**DATA SHOWN**

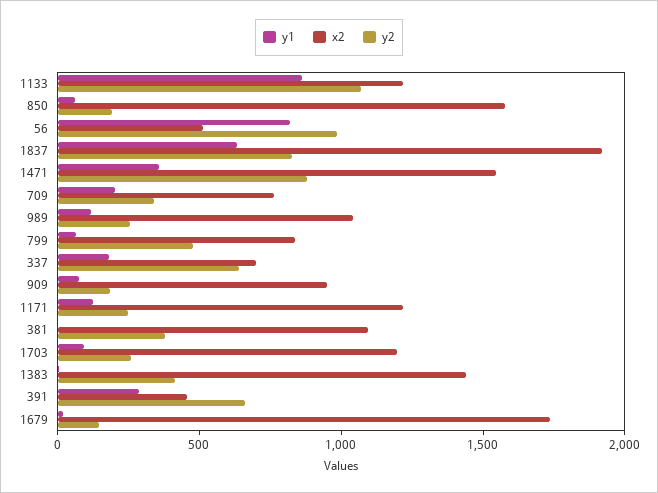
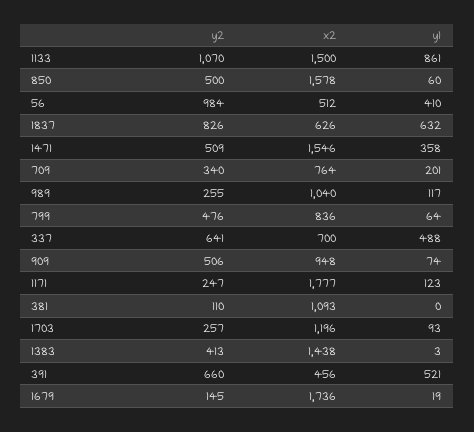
  {
    "y1": {
      "1133": 861,
      "850": 60,
-     "56": 800,
+     "56": 410,
      "1837": 632,
      "1471": 358,
      "709": 201,
      "989": 117,
      "799": 64,
-     "337": 200,
+     "337": 488,
      "909": 74,
      "1171": 123,
      "381": 0,
      "1703": 93,
      "1383": 3,
-     "391": 300,
+     "391": 521,
      "1679": 19
    },
    "x2": {
-     "1133": 1200,
+     "1133": 1500,
      "850": 1578,
      "56": 512,
-     "1837": 1900,
+     "1837": 626,
      "1471": 1546,
      "709": 764,
      "989": 1040,
      "799": 836,
      "337": 700,
      "909": 948,
-     "1171": 1200,
+     "1171": 1777,
      "381": 1093,
      "1703": 1196,
      "1383": 1438,
      "391": 456,
      "1679": 1736
    },
    "y2": {
      "1133": 1070,
-     "850": 200,
+     "850": 500,
      "56": 984,
      "1837": 826,
-     "1471": 900,
+     "1471": 509,
      "709": 340,
      "989": 255,
      "799": 476,
      "337": 641,
-     "909": 200,
+     "909": 506,
      "1171": 247,
-     "381": 400,
+     "381": 110,
      "1703": 257,
      "1383": 413,
      "391": 660,
      "1679": 145
    }
  }

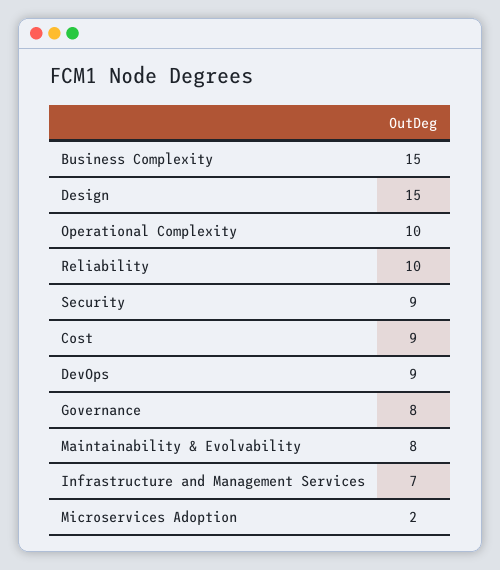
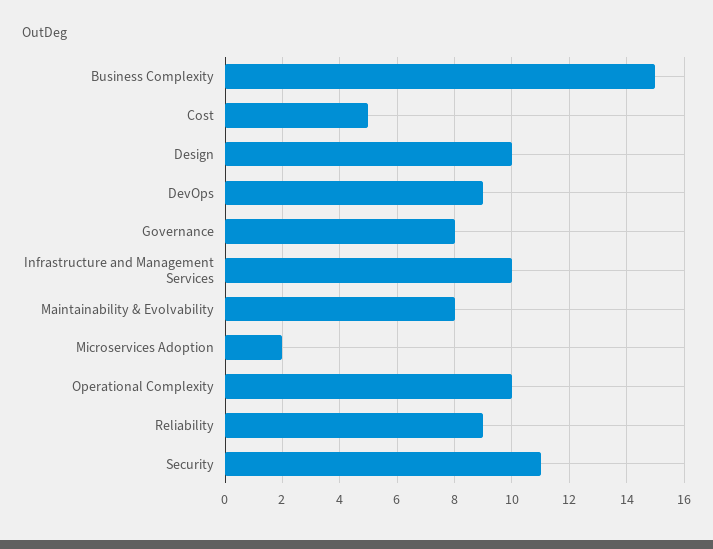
  {
    "Business Complexity": 15,
-   "Design": 15,
+   "Design": 10,
    "Operational Complexity": 10,
-   "Reliability": 10,
+   "Reliability": 9,
-   "Security": 9,
+   "Security": 11,
-   "Cost": 9,
+   "Cost": 5,
    "DevOps": 9,
    "Governance": 8,
    "Maintainability & Evolvability": 8,
-   "Infrastructure and Management Services": 7,
+   "Infrastructure and Management Services": 10,
    "Microservices Adoption": 2
  }

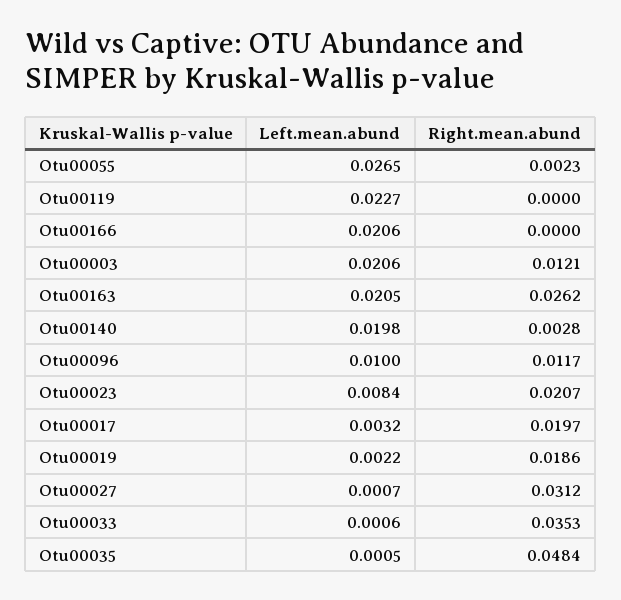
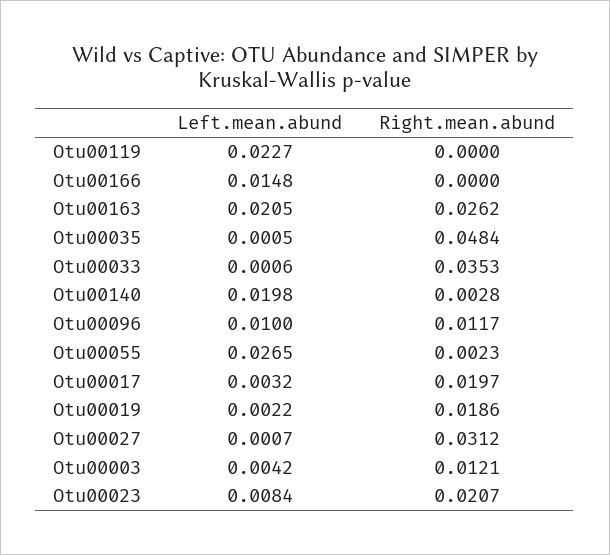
  {
    "Left.mean.abund": {
      "Otu00055": 0.0265,
      "Otu00119": 0.0227,
-     "Otu00166": 0.0206,
+     "Otu00166": 0.0148,
-     "Otu00003": 0.0206,
+     "Otu00003": 0.0042,
      "Otu00163": 0.0205,
      "Otu00140": 0.0198,
      "Otu00096": 0.01,
      "Otu00023": 0.0084,
      "Otu00017": 0.0032,
      "Otu00019": 0.0022,
      "Otu00027": 0.0007,
      "Otu00033": 0.0006,
      "Otu00035": 0.0005
    },
    "Right.mean.abund": {
      "Otu00055": 0.0023,
      "Otu00119": 0,
      "Otu00166": 0,
      "Otu00003": 0.0121,
      "Otu00163": 0.0262,
      "Otu00140": 0.0028,
      "Otu00096": 0.0117,
      "Otu00023": 0.0207,
      "Otu00017": 0.0197,
      "Otu00019": 0.0186,
      "Otu00027": 0.0312,
      "Otu00033": 0.0353,
      "Otu00035": 0.0484
    }
  }

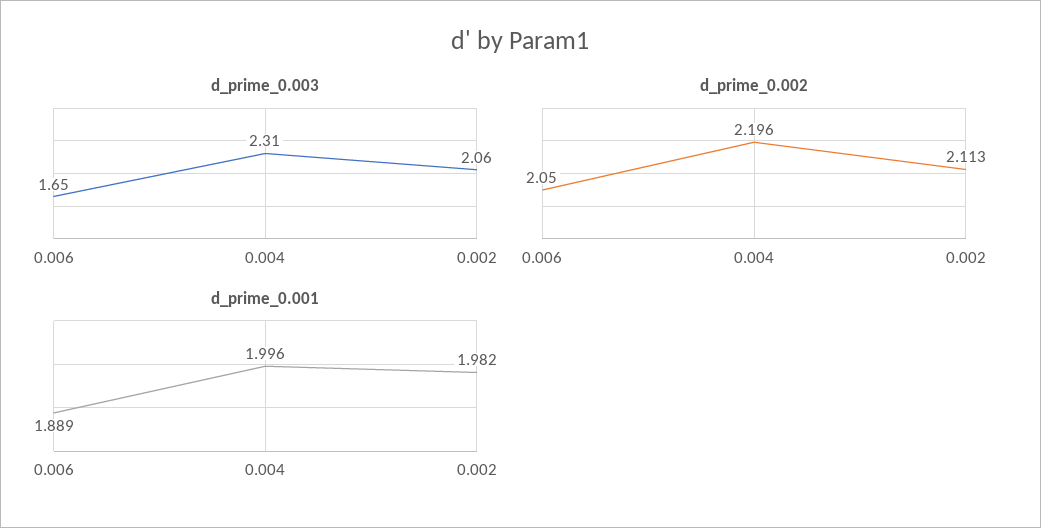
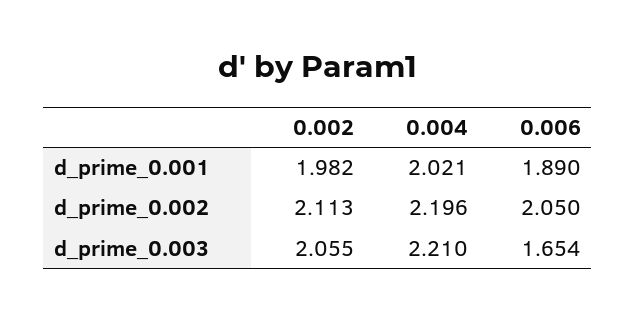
  {
    "d_prime_0.003": {
      "0.006": 1.654,
-     "0.004": 2.31,
+     "0.004": 2.21,
      "0.002": 2.055
    },
    "d_prime_0.002": {
      "0.006": 2.05,
      "0.004": 2.196,
      "0.002": 2.113
    },
    "d_prime_0.001": {
-     "0.006": 1.889,
+     "0.006": 1.89,
-     "0.004": 1.996,
+     "0.004": 2.021,
      "0.002": 1.982
    }
  }

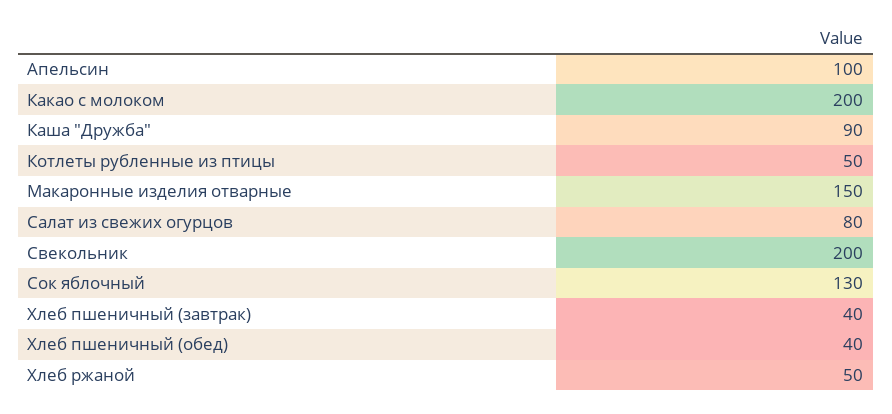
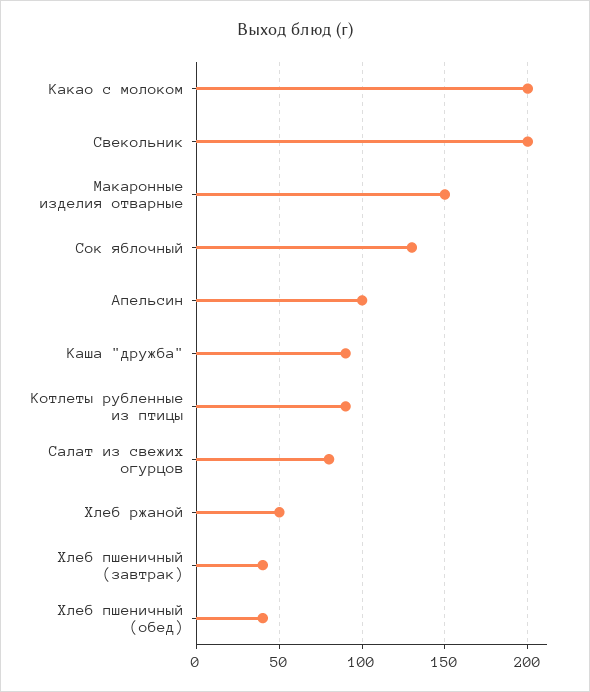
  {
    "Апельсин": 100,
    "Какао с молоком": 200,
    "Каша \"Дружба\"": 90,
-   "Котлеты рубленные из птицы": 50,
+   "Котлеты рубленные из птицы": 90,
    "Макаронные изделия отварные": 150,
    "Салат из свежих огурцов": 80,
    "Свекольник": 200,
    "Сок яблочный": 130,
    "Хлеб пшеничный (завтрак)": 40,
    "Хлеб пшеничный (обед)": 40,
    "Хлеб ржаной": 50
  }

**PROBLEM**
Check each line of the entries above for the word "Котлеты". List the ones that have it.

**SOLVED PROBLEM**
-   "Котлеты рубленные из птицы": 50,
+   "Котлеты рубленные из птицы": 90,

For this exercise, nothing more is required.